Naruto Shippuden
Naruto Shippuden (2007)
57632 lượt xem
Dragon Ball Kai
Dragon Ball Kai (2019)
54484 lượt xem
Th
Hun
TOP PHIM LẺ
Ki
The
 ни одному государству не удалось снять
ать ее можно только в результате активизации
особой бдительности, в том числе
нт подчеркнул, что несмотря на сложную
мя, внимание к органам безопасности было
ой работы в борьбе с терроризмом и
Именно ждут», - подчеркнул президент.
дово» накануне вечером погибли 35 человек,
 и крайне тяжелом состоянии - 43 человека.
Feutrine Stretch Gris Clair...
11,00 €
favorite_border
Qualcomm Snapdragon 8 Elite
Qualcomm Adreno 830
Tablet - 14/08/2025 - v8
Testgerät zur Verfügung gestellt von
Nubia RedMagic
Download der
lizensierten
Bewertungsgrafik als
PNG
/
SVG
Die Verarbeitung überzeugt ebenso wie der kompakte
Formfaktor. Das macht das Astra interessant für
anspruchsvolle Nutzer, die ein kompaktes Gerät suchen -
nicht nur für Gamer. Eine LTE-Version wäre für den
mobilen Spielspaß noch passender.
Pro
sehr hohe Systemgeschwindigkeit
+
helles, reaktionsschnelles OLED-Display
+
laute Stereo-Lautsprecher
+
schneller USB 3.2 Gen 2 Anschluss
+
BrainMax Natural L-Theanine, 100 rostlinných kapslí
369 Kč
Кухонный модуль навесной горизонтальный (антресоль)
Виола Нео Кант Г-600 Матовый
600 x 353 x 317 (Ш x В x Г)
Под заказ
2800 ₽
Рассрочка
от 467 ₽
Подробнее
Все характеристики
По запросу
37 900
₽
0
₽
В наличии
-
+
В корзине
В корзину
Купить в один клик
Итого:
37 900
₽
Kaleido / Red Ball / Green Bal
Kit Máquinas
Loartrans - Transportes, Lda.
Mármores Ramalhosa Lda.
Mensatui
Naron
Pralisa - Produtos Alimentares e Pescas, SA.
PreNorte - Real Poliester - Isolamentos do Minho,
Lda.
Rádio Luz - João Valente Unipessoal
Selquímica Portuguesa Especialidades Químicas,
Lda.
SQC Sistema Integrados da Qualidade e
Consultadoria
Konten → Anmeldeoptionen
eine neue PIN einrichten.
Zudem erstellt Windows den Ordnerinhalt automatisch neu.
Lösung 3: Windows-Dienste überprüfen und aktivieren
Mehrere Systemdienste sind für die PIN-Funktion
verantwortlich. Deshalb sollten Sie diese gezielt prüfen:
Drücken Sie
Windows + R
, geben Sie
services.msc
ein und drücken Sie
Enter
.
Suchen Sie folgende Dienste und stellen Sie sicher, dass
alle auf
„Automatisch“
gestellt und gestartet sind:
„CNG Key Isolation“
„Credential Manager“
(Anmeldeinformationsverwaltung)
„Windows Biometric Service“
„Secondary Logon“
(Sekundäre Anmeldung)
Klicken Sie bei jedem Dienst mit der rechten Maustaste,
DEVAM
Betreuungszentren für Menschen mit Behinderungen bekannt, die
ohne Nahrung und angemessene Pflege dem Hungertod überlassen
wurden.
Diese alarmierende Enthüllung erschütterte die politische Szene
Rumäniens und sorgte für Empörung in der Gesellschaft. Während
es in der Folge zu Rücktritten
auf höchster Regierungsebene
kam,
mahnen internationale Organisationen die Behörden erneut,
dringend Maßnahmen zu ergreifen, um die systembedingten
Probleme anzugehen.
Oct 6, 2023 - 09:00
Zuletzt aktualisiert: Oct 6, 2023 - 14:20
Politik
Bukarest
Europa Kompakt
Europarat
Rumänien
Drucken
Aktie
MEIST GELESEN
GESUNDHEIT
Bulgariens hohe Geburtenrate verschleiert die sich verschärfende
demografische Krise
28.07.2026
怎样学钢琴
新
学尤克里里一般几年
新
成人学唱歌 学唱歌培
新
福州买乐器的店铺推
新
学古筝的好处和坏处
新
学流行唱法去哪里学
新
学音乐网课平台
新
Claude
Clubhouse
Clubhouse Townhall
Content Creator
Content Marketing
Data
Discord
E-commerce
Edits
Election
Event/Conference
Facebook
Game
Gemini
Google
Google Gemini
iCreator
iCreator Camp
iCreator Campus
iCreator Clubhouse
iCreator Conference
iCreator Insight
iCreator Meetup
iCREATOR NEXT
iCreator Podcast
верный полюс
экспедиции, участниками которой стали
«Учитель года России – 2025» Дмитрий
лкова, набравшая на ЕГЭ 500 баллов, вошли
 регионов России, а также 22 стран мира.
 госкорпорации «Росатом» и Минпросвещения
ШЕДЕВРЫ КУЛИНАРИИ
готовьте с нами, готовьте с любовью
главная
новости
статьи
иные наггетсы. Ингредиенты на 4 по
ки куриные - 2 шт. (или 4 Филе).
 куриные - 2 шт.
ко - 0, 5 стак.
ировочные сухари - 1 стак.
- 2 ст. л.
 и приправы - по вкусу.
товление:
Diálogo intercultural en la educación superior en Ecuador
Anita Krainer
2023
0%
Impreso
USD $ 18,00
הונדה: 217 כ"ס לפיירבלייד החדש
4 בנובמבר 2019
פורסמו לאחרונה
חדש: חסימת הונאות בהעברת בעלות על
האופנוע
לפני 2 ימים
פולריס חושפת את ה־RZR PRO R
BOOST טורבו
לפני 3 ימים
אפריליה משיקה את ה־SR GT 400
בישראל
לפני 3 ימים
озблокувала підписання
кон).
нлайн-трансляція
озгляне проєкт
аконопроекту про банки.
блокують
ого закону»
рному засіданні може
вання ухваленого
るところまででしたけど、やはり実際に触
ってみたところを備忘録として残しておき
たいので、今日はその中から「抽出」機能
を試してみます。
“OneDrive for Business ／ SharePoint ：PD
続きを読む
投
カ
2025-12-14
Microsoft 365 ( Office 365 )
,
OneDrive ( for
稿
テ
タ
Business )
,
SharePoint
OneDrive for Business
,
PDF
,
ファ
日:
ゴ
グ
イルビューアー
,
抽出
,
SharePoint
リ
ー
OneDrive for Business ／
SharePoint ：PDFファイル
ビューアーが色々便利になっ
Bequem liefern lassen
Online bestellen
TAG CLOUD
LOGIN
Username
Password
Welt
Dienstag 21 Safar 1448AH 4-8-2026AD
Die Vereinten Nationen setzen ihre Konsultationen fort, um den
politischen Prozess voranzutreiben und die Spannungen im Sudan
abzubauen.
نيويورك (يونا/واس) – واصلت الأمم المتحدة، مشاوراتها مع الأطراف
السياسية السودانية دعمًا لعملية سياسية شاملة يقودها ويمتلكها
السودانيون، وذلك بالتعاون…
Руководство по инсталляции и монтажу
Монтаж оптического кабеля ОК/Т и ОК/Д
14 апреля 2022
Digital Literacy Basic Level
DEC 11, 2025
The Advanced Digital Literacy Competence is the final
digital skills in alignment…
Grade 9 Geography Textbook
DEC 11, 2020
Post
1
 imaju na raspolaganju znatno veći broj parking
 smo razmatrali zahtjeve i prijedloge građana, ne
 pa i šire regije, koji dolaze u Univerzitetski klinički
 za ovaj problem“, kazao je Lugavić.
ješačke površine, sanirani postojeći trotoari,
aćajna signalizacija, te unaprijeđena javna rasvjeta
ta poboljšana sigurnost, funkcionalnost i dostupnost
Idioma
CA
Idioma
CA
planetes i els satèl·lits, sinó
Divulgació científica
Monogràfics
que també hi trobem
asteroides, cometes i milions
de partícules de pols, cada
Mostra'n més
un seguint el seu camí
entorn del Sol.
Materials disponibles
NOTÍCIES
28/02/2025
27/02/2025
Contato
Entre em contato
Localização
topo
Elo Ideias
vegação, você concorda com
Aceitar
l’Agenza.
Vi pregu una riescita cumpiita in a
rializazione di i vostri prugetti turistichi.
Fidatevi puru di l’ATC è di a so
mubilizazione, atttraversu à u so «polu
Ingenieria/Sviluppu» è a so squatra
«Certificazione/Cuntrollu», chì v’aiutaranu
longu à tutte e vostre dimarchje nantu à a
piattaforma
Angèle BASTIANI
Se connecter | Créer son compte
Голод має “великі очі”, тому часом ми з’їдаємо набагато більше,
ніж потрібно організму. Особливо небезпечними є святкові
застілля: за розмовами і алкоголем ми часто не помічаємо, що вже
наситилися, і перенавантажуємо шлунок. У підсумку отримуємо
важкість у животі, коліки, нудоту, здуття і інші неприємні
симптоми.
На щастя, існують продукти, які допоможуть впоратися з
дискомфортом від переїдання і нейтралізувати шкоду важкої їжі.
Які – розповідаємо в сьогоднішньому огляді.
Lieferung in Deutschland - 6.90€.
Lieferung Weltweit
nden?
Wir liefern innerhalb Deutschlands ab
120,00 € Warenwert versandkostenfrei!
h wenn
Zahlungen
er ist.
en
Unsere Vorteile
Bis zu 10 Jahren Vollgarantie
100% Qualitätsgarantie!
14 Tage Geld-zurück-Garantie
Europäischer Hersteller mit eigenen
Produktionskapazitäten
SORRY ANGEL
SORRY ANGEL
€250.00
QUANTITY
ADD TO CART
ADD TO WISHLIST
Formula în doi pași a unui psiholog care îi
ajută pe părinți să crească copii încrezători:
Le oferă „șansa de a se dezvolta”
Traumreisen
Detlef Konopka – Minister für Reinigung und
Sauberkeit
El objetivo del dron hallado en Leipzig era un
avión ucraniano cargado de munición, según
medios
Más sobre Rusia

+ + +

* Problem details *
Search the material for the word "gestellt" and copy each line where it occurs.

* Response to this task *
Testgerät zur Verfügung gestellt von
gestellt und gestartet sind:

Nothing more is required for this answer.